Are multiples of 0.25 exactly representable as double?

Question

I have the following code for finding quartiles:

#include <stdio.h>
#include <stdlib.h>

typedef struct {
    double qrt[3];
    double *value;
    int count;
} t_data;

static void set_qrt(t_data *data, int qrt)
{
    int n, e;
    double d;

    d = qrt * 0.25 * data->count + 0.5;
    n = (int)d;
    e = n != d;
    data->qrt[qrt - 1] = data->value[n - 1];
    if (e) {
        data->qrt[qrt - 1] += data->value[n];
        data->qrt[qrt - 1] *= 0.5;
    }
}

static void set_qrts(t_data *data)
{
    set_qrt(data, 2);
    if (data->count > 1) {
        set_qrt(data, 1);
        set_qrt(data, 3);
    } else {
        data->qrt[0] = 0.0;
        data->qrt[2] = 0.0;
    }
}

static int comp(const void *pa, const void *pb)
{
    const double a = *(const double *)pa;
    const double b = *(const double *)pb;

    return (a > b) ? 1 : (a < b) ? -1 : 0;
}

int main(void)
{
    double values[] = {3.7, 8.9, 7.1, 5.4, 1.2, 6.8, 4.3, 2.7};
    t_data data;

    data.value = values;
    data.count = (int)(sizeof(values) / sizeof(double));
    qsort(data.value, data.count, sizeof(double), comp);
    set_qrts(&data);
    printf("Q1 = %.1f\nQ2 = %.1f\nQ3 = %.1f\n", data.qrt[0], data.qrt[1], data.qrt[2]);
}

Is

d = qrt * 0.25 * data->count + 0.5;
n = (int)d;
e = n != d;

guaranteed to work as expected? (e == isinteger(d))

Answer 1

The double precision floating point format has 53 bits in its manitissa of which one is implicit. This means that it can represent all positive and negative integers in the range 2^0 to 2^53-1.

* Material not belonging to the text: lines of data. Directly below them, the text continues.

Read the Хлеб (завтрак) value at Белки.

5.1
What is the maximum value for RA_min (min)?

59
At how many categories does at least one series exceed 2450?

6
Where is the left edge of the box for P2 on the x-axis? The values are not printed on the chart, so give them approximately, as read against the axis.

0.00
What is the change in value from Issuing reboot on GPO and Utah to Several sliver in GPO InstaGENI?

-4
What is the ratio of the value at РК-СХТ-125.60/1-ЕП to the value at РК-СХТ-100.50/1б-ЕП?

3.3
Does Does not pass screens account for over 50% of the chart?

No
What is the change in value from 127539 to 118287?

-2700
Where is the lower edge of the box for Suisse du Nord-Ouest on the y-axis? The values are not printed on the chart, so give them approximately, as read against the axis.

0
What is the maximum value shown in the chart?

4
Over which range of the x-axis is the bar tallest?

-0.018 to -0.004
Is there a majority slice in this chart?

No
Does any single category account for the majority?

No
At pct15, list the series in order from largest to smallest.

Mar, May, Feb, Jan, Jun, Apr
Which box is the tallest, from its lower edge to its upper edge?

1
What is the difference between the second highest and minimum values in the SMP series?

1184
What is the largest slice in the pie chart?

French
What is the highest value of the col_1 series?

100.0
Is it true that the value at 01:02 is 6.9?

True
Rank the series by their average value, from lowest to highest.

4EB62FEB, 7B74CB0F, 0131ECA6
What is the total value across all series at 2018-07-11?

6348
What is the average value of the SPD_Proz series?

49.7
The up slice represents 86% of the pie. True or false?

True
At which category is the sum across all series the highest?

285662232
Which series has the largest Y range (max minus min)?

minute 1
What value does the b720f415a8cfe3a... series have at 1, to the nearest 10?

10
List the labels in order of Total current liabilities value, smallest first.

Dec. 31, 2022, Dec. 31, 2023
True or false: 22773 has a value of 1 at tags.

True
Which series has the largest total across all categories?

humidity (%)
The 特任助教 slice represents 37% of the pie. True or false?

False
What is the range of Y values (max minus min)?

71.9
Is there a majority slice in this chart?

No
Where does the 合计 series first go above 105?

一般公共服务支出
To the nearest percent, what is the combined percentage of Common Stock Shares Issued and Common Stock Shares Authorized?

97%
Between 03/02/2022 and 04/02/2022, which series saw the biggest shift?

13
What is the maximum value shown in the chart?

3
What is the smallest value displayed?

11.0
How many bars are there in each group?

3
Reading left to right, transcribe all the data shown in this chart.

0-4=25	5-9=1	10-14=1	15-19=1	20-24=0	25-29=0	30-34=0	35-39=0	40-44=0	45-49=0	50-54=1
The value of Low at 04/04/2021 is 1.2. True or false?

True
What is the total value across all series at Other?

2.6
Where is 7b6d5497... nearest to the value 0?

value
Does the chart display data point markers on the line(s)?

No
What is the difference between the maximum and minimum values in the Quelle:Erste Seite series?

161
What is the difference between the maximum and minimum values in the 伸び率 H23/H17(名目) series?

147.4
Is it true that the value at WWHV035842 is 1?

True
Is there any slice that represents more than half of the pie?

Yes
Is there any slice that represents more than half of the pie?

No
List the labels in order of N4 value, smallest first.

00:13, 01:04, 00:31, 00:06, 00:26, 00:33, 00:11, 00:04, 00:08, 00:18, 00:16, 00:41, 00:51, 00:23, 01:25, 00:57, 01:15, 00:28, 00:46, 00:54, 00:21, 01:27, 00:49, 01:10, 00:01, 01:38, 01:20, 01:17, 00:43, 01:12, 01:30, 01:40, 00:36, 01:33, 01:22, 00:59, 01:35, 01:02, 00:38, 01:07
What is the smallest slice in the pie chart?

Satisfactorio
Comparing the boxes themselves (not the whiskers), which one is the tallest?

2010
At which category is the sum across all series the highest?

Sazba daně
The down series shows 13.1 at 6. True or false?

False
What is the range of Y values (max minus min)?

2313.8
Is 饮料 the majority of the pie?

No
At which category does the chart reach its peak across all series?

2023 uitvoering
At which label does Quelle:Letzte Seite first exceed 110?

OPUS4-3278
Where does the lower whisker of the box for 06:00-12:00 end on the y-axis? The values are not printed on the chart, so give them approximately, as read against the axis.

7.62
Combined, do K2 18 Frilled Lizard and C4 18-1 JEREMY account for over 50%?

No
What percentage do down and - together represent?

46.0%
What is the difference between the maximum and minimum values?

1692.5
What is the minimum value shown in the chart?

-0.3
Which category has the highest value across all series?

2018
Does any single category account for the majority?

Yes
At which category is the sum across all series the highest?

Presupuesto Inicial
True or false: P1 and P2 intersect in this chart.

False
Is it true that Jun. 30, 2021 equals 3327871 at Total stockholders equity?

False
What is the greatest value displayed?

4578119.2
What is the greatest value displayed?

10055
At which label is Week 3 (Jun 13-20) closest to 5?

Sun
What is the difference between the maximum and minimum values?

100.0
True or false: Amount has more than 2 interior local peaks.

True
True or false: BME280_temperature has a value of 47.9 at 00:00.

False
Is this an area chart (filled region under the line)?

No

0 (zero) is a special case which has its own format.

When it comes to a 0.25 spacing the range is straight-forwardly calculated to be 2^-2 to 2^51-0.25. This means that quite a few but by no means all multiples of 0.25 are exactly representable in the double precision format, just as a quite a few but not all integers are exactly representable.

So if you have an exactly representable spacing of 2^x the representable range is 2^x to 2^(53+x)-2^x.

Answer 2

The values 0.5 and 0.25 themselves will be exact. The intermediate values of your calculation may or may not be, depending on their range. IEEE doubles have a 52-bit mantissa, so they will exactly represent to the 0.25 numbers that need 50 bits or fewer in the mantissa, which is about 15 decimal digits.

So if you add 0.25 to 100000000000000 (10^14), you'll get 100000000000000.25. But if you add 0.25 to 10000000000000000 (10^16), you'll lose the fraction.

Answer 3

dasblinkenlight is absolutely correct. Double/float and integer types are stored differently according to IEEE754. Watch this for an easy tutorial if you are curious about it.

Answer 4

Numbers 0.5, 0.25, 0.125 and so on represent negative powers of two, and therefore are representable exactly in IEEE 754 types. Using these numbers does not result in representation errors.